Mais elle disparut à sa vue et il resta sans voix comme sous l'effet d'un charme. Il erra longtemps dans les bois, sauvage et méfiant comme un animal, à rechercher Luthien. Dans son coeur il l'appelait Tinuviel, ce qui veut dire le Rossignol, la fille du crépuscule dans la langue des Elfes Gris, car il ne lui connaissait pas d'autre nom. Il la voyait de loin comme une feuille dans le vent d'automne, et en hiver comme une étoile au-dessus des collines, mais ses membres étaient comme enchaînés.

Il arriva, un jour avant la venue du printemps, que Luthien dansait sur une colline verdoyante, et qu'elle se mit soudain à chanter d'une voix haute et claire, un chant qui vous perçait le coeur comme celui de l'alouette quand il s'élève des portes de la nuit pour lancer sa mélodie vers les étoiles mourantes, voyant déjà le soleil derrière les murailles du monde.
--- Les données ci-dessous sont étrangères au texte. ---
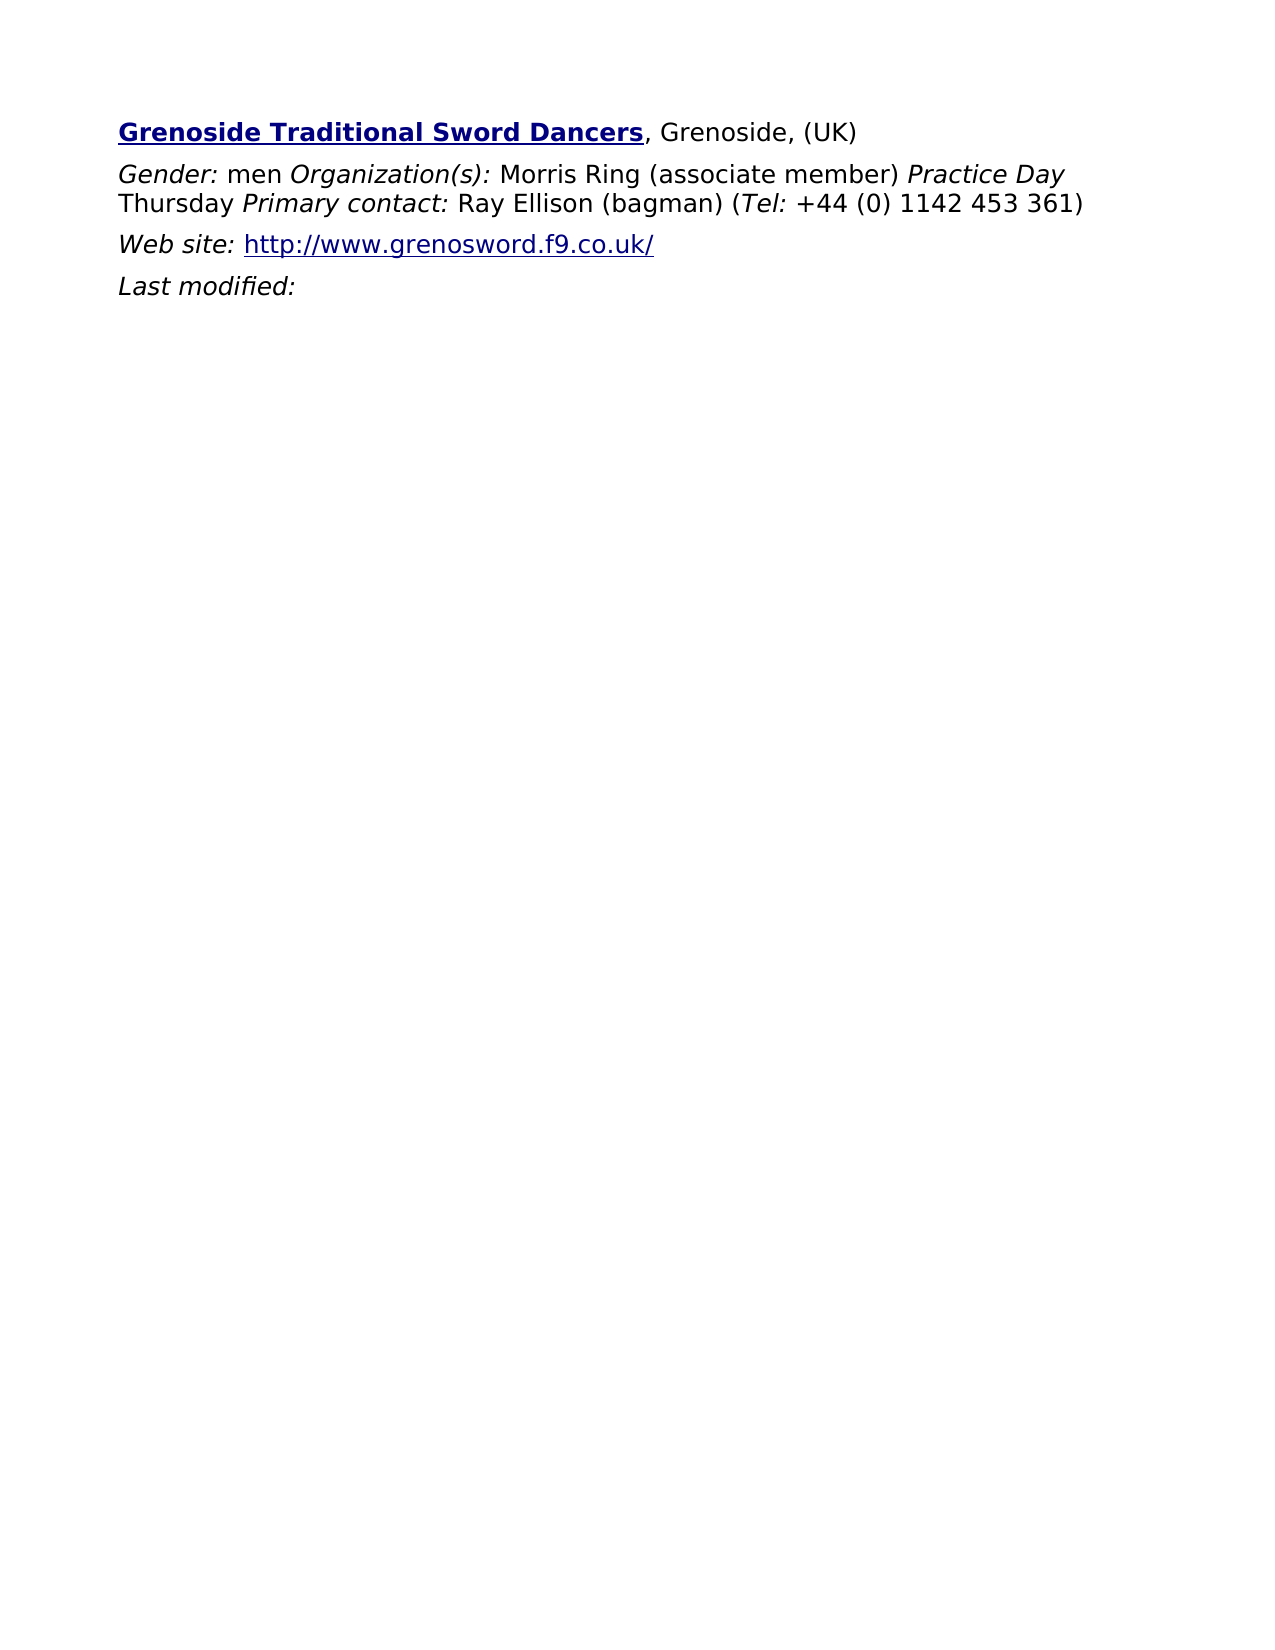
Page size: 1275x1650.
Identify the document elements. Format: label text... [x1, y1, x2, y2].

text Gender: men Organization(s): Morris Ring (associate member) Practice Day Thursday Primary contact: Ray Ellison (bagman) (Tel: +44 (0) 1142 453 361) [118, 160, 1157, 218]
text Web site: http://www.grenosword.f9.co.uk/ [118, 231, 1157, 260]
text Last modified: [118, 272, 1157, 301]
text Grenoside Traditional Sword Dancers, Grenoside, (UK) [118, 118, 1157, 147]
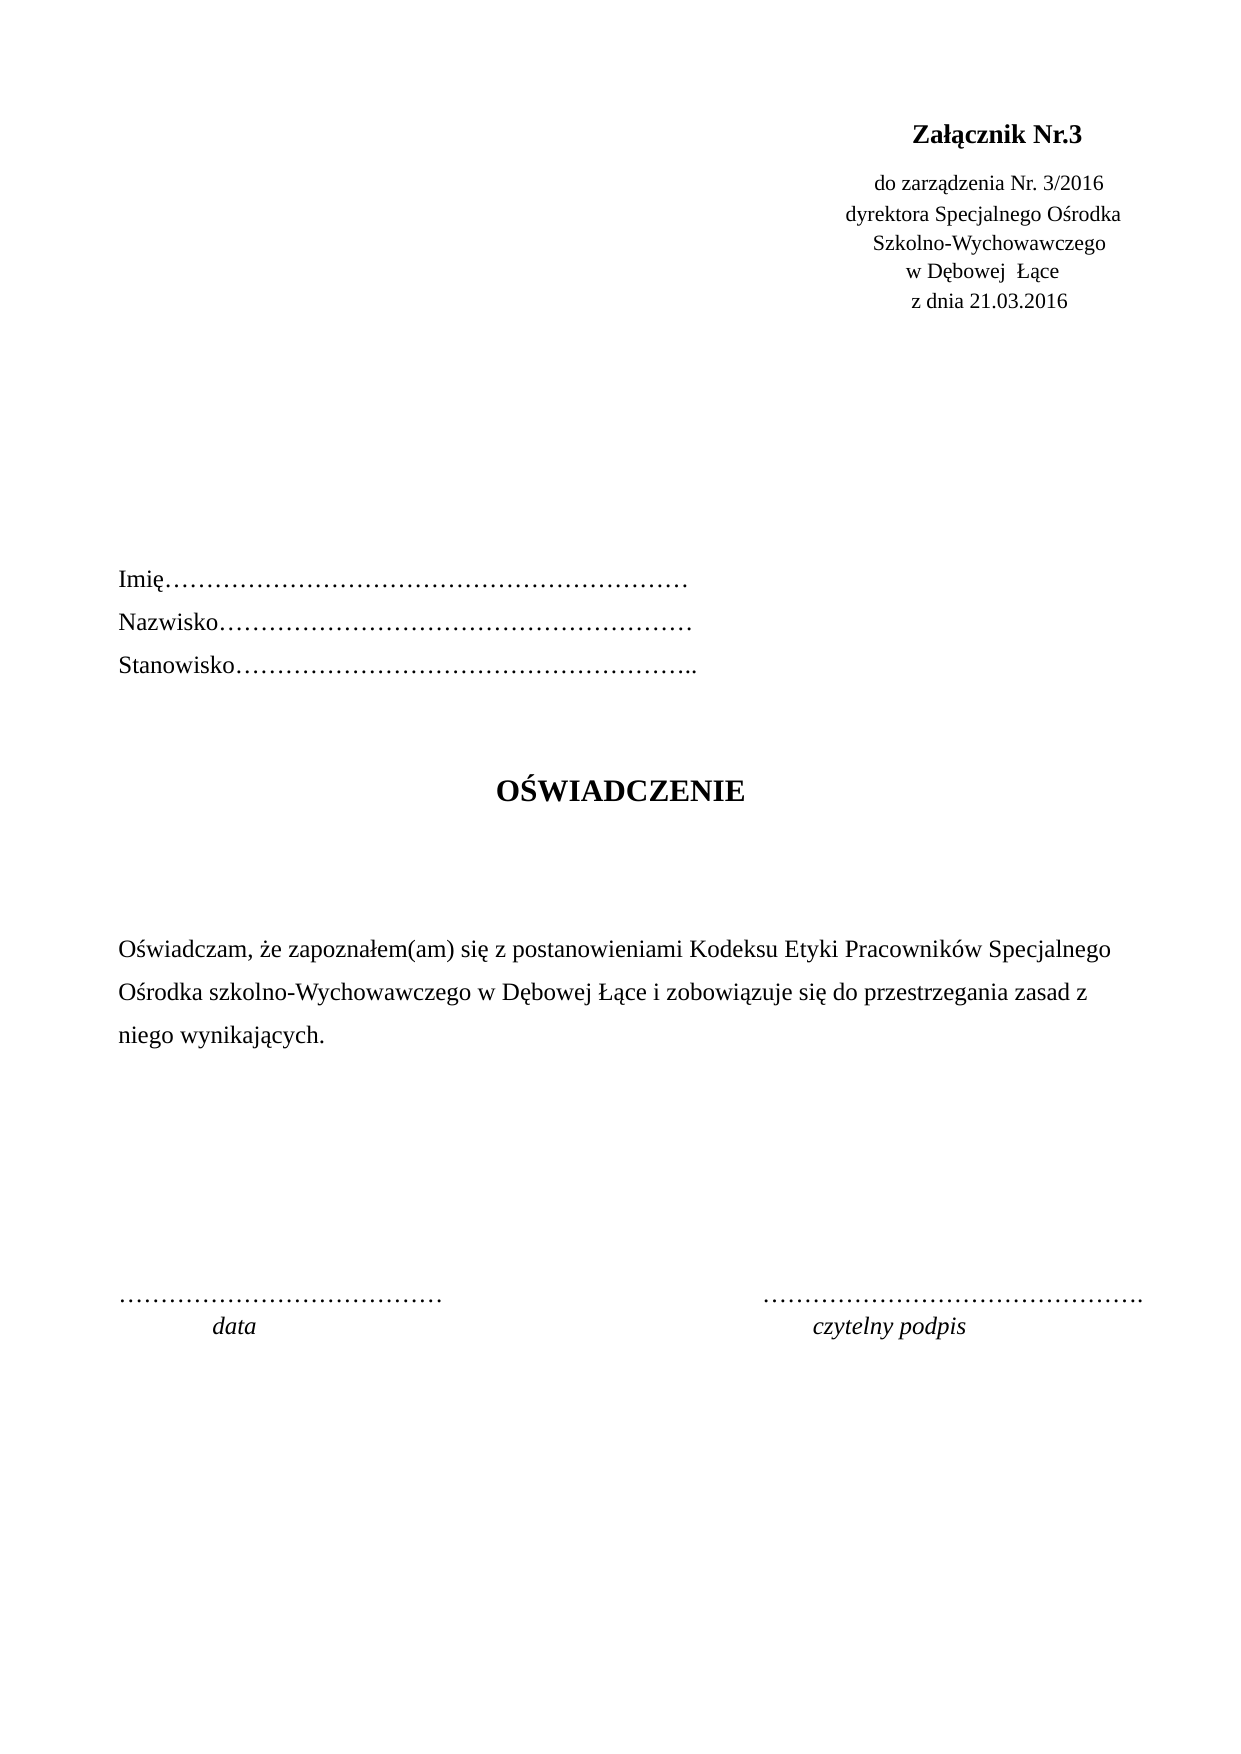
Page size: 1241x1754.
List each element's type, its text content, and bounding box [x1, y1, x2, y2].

text Nazwisko………………………………………………… [118, 607, 1146, 636]
text w Dębowej Łące [118, 258, 1122, 284]
text dyrektora Specjalnego Ośrodka [118, 201, 1122, 226]
text do zarządzenia Nr. 3/2016 [118, 165, 1122, 196]
text Imię……………………………………………………… [118, 564, 1146, 593]
text Stanowisko……………………………………………….. [118, 650, 1146, 679]
text Załącznik Nr.3 [118, 118, 1122, 149]
text z dnia 21.03.2016 [118, 287, 1146, 314]
text Oświadczam, że zapoznałem(am) się z postanowieniami Kodeksu Etyki Pracowników Specjalnego Ośrodka szkolno-Wychowawczego w Dębowej Łące i zobowiązuje się do przestrzegania zasad z niego wynikających. [118, 934, 1146, 1049]
text Szkolno-Wychowawczego [118, 229, 1122, 255]
text data czytelny podpis [118, 1308, 1146, 1342]
text ………………………………… ………………………………………. [118, 1279, 1146, 1308]
text OŚWIADCZENIE [118, 772, 1146, 808]
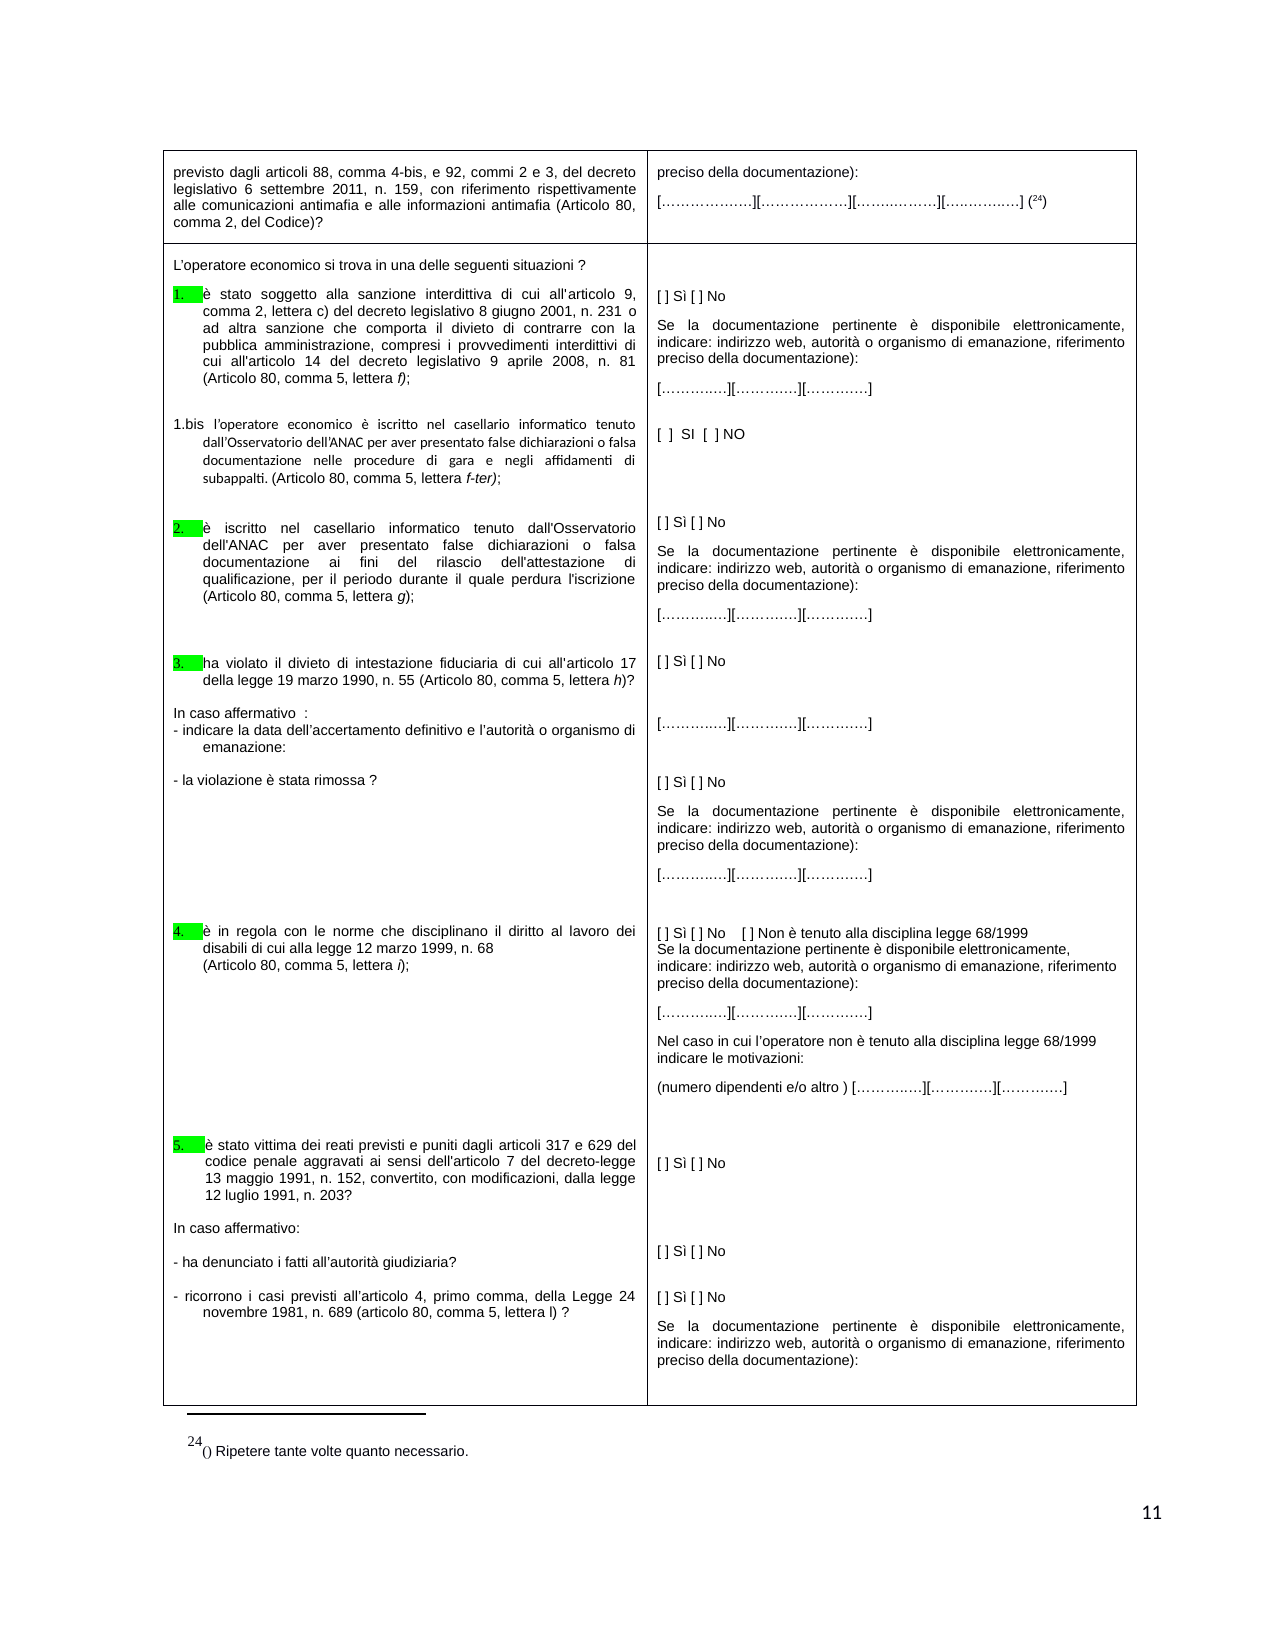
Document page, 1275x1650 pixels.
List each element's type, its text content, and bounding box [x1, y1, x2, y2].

table_cell L’operatore economico si trova in una delle seguenti situazioni ? è stato soggetto alla sanzione interdittiva di cui all'articolo 9, comma 2, lettera c) del decreto legislativo 8 giugno 2001, n. 231 o ad altra sanzione che comporta il divieto di contrarre con la pubblica amministrazione, compresi i provvedimenti interdittivi di cui all'articolo 14 del decreto legislativo 9 aprile 2008, n. 81 (Articolo 80, comma 5, lettera f); 1.bis l’operatore economico è iscritto nel casellario informatico tenuto dall’Osservatorio dell’ANAC per aver presentato false dichiarazioni o falsa documentazione nelle procedure di gara e negli affidamenti di subappalti. (Articolo 80, comma 5, lettera f-ter); è iscritto nel casellario informatico tenuto dall'Osservatorio dell'ANAC per aver presentato false dichiarazioni o falsa documentazione ai fini del rilascio dell'attestazione di qualificazione, per il periodo durante il quale perdura l'iscrizione (Articolo 80, comma 5, lettera g); ha violato il divieto di intestazione fiduciaria di cui all'articolo 17 della legge 19 marzo 1990, n. 55 (Articolo 80, comma 5, lettera h)? In caso affermativo : - indicare la data dell’accertamento definitivo e l’autorità o organismo di emanazione: - la violazione è stata rimossa ? è in regola con le norme che disciplinano il diritto al lavoro dei disabili di cui alla legge 12 marzo 1999, n. 68 (Articolo 80, comma 5, lettera i); è stato vittima dei reati previsti e puniti dagli articoli 317 e 629 del codice penale aggravati ai sensi dell'articolo 7 del decreto-legge 13 maggio 1991, n. 152, convertito, con modificazioni, dalla legge 12 luglio 1991, n. 203? In caso affermativo: - ha denunciato i fatti all’autorità giudiziaria? - ricorrono i casi previsti all’articolo 4, primo comma, della Legge 24 novembre 1981, n. 689 (articolo 80, comma 5, lettera l) ? si trova rispetto ad un altro partecipante alla medesima procedura di affidamento, in una situazione di controllo di cui all'articolo 2359 del codice civile o in una qualsiasi relazione, anche di fatto, se la situazione di controllo o la relazione comporti che le offerte sono imputabili ad un unico centro decisionale (articolo 80, comma 5, lettera m)? [164, 244, 647, 1405]
table_cell [ ] Sì [ ] No Se la documentazione pertinente è disponibile elettronicamente, indicare: indirizzo web, autorità o organismo di emanazione, riferimento preciso della documentazione): [………..…][……….…][……….…] [ ] SI [ ] NO [ ] Sì [ ] No Se la documentazione pertinente è disponibile elettronicamente, indicare: indirizzo web, autorità o organismo di emanazione, riferimento preciso della documentazione): [………..…][……….…][……….…] [ ] Sì [ ] No [………..…][……….…][……….…] [ ] Sì [ ] No Se la documentazione pertinente è disponibile elettronicamente, indicare: indirizzo web, autorità o organismo di emanazione, riferimento preciso della documentazione): [………..…][……….…][……….…] [ ] Sì [ ] No [ ] Non è tenuto alla disciplina legge 68/1999 Se la documentazione pertinente è disponibile elettronicamente, indicare: indirizzo web, autorità o organismo di emanazione, riferimento preciso della documentazione): [………..…][……….…][……….…] Nel caso in cui l’operatore non è tenuto alla disciplina legge 68/1999 indicare le motivazioni: (numero dipendenti e/o altro ) [………..…][……….…][……….…] [ ] Sì [ ] No [ ] Sì [ ] No [ ] Sì [ ] No Se la documentazione pertinente è disponibile elettronicamente, indicare: indirizzo web, autorità o organismo di emanazione, riferimento preciso della documentazione): [648, 244, 1136, 1405]
table_cell preciso della documentazione): […………….…][………………][……..………][…..……..…] () [648, 151, 1136, 243]
table_cell previsto dagli articoli 88, comma 4-bis, e 92, commi 2 e 3, del decreto legislativo 6 settembre 2011, n. 159, con riferimento rispettivamente alle comunicazioni antimafia e alle informazioni antimafia (Articolo 80, comma 2, del Codice)? [164, 151, 647, 243]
Et le chant de Luthien défit les liens de l'hiver, libéra les eaux gelées qui se mirent à bruire, et des fleurs naquirent de la terre glacée là où s'étaient posés ses pas.

Alors l'enchantement fut levé qui contraignait Beren au silence, et il l'appela Tinuviel, en pleurant, et la forêt fit écho à ce nom. Surprise, elle s'arrêta, cessa de fuir, et Beren vint près d'elle. Dès qu'elle eut porté les yeux sur lui, le destin la frappa et elle en fut amoureuse. Pourtant elle s'échappa de ses bras et disparut à sa vue au moment où le jour se levait. Alors Beren s'évanouit et tomba comme celui qu'auraient frappé en même temps le bonheur et la peine. Il s'enfonça dans un sommeil qui était comme un puits de ténèbres et, à son réveil, il se sentait comme la pierre, le coeur vide et désolé.

Son esprit vagabondait comme un homme venant d'être aveugle et qui tend les mains pour saisir la lumière perdue. C'est ainsi que commença la souffrance dont il devait payer le destin qui pesait sur lui, destin où Luthien se trouva prise. Immortelle, elle fut comme lui soumise à la mort, libre elle dut porter ses chaînes, et son tourment fut plus grand que celui d'aucun autre des Eldalië.

Alors qu'il désespérait, elle revint vers lui dans les ténèbres où il était plongé, et elle posa les mains sur lui, il y a de cela bien longtemps dans le Royaume Caché. Ensuite elle vint souvent le retrouver, et le printemps et l'été les virent parcourir secrètement les forêts avec une joie qui dépassait tout ce qu'avaient connu auparavant les Enfants d'Iluvatar, bien que le temps des amants fût mesuré.